La richiesta degli operatori di Portonovo di riaprire la seconda strada per la baia, rimasta attiva fino a poco prima della Seconda Guerra Mondiale, oggi abbandonata tra la boscaglia e realizzare un secondo parcheggio scambiatore a monte trova i pareri positivi dei Verdi di Ancona. «Salutiamo con grande favore le dichiarazioni degli operatori di Portonovo riguardo l’intenzione di trovare soluzioni alternative alla mobilità nella Baia – si legge in una nota - Siamo tutti consapevoli del fatto che negli ultimi anni Portonovo ha visto un crescente flusso di turisti e di auto, con conseguenti gravi problematiche ambientali; e questo carico di flussi non è più sostenibile. Anche noi Verdi da tempo stiamo cercando e analizzando varie ipotesi di riduzione del traffico e conseguentemente dell’impatto ambientale: l’obiettivo è quello di spostare le auto da valle a monte trasformando i parcheggi a valle in spazi ricreativi per i fruitori delle spiagge. A seguito dell’imminente pubblicazione del bando di gara per la realizzazione della pista ciclo-pedonale che collegherà Ancona al parcheggio a monte di Portonovo (progetto fortemente voluto dai Verdi di Ancona) siamo  fermamente convinti che sia indispensabile intervenire sul recupero della vecchia mulattiera che scendeva a Portonovo nel dopoguerra, da utilizzare come ciclo-pedonale, proprio per far sì che turisti e cittadini possano godersi la bellezza naturale di Portonovo scendendo in completa sicurezza».
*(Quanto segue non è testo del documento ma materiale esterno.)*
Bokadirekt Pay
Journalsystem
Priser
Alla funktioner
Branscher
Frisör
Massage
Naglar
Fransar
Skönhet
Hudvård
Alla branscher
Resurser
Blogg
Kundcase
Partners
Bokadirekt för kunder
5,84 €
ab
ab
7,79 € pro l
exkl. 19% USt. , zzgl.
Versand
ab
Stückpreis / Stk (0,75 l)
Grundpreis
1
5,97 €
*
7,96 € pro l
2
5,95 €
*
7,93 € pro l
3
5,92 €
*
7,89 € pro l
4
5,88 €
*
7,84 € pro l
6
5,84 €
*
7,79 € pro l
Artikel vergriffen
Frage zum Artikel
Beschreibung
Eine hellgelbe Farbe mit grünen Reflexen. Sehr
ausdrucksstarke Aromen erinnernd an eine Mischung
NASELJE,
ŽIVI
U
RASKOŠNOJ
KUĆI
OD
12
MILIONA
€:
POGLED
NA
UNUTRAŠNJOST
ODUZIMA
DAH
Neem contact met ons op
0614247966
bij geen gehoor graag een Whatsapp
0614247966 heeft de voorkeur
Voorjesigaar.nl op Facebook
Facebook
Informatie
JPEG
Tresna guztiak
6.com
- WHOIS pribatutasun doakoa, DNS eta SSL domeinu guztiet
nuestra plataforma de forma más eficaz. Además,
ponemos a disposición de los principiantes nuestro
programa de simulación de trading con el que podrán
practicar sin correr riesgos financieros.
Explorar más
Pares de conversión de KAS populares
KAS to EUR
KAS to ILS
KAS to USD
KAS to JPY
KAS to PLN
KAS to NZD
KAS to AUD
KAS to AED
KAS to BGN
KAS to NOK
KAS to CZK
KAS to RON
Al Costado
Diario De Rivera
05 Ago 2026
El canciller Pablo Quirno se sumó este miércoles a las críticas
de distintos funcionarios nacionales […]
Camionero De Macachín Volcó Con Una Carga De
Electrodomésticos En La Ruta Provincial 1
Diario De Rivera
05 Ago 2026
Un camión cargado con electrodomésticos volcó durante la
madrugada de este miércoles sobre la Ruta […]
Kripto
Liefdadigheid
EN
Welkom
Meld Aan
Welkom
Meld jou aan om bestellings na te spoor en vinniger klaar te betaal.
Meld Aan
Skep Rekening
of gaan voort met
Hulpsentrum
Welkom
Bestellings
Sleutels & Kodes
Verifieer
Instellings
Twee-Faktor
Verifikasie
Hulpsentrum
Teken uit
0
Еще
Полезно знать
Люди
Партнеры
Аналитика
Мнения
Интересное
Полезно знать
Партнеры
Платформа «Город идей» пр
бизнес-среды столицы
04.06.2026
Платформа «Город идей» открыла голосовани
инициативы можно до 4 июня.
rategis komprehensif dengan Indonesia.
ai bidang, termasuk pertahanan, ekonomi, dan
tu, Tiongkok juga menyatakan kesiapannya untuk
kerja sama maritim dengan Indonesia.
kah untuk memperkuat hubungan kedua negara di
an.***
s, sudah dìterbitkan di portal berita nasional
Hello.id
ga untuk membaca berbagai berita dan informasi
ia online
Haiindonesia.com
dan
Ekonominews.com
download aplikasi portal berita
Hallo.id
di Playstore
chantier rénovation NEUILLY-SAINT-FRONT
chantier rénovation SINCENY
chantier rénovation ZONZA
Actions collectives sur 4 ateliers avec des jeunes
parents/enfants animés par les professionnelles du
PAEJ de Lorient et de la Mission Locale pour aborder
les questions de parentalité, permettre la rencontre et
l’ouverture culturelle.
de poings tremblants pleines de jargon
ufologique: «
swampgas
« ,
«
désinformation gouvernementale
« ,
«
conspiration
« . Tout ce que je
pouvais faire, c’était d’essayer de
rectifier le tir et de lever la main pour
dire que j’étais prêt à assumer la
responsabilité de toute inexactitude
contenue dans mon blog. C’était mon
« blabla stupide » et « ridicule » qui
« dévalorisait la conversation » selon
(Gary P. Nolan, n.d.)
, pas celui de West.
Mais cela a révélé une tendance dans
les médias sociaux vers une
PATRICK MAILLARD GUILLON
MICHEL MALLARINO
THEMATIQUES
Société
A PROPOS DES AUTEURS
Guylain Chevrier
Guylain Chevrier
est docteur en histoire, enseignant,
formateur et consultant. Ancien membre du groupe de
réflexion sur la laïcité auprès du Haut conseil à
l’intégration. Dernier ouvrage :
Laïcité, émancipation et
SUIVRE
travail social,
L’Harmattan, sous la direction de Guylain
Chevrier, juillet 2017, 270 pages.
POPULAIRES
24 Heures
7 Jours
«La baia di Portonovo – proseguono - deve essere liberata dalle auto, con i metodi più congrui per far sì che ciò non penalizzi il turismo e gli operatori, e di pari passo deve essere trovata una soluzione per tutte quelle persone che vogliono scendere in spiaggia a piedi, in bici o in altro modo, senza la paura di essere investite lungo il tragitto. Meno auto; possibilità di raggiungere a piedi la spiaggia in sicurezza; più collegamenti shuttle a basso impatto con il parcheggio a monte e con la città: questi punti sono fondamentali per la tutela e la valorizzazione di Portonovo, che troppo a lungo è andata avanti con un assetto di mobilità ormai superato da anni che non risponde alle esigenze attuali in ambito turistico e ambientale. Noi Verdi continueremo ad approfondire questi ed altri progetti su Portonovo con attenta valutazione dell’impatto, della fattibilità e della finanziabilità, e li sosterremo in tutte le sedi politiche ed istituzionali competenti».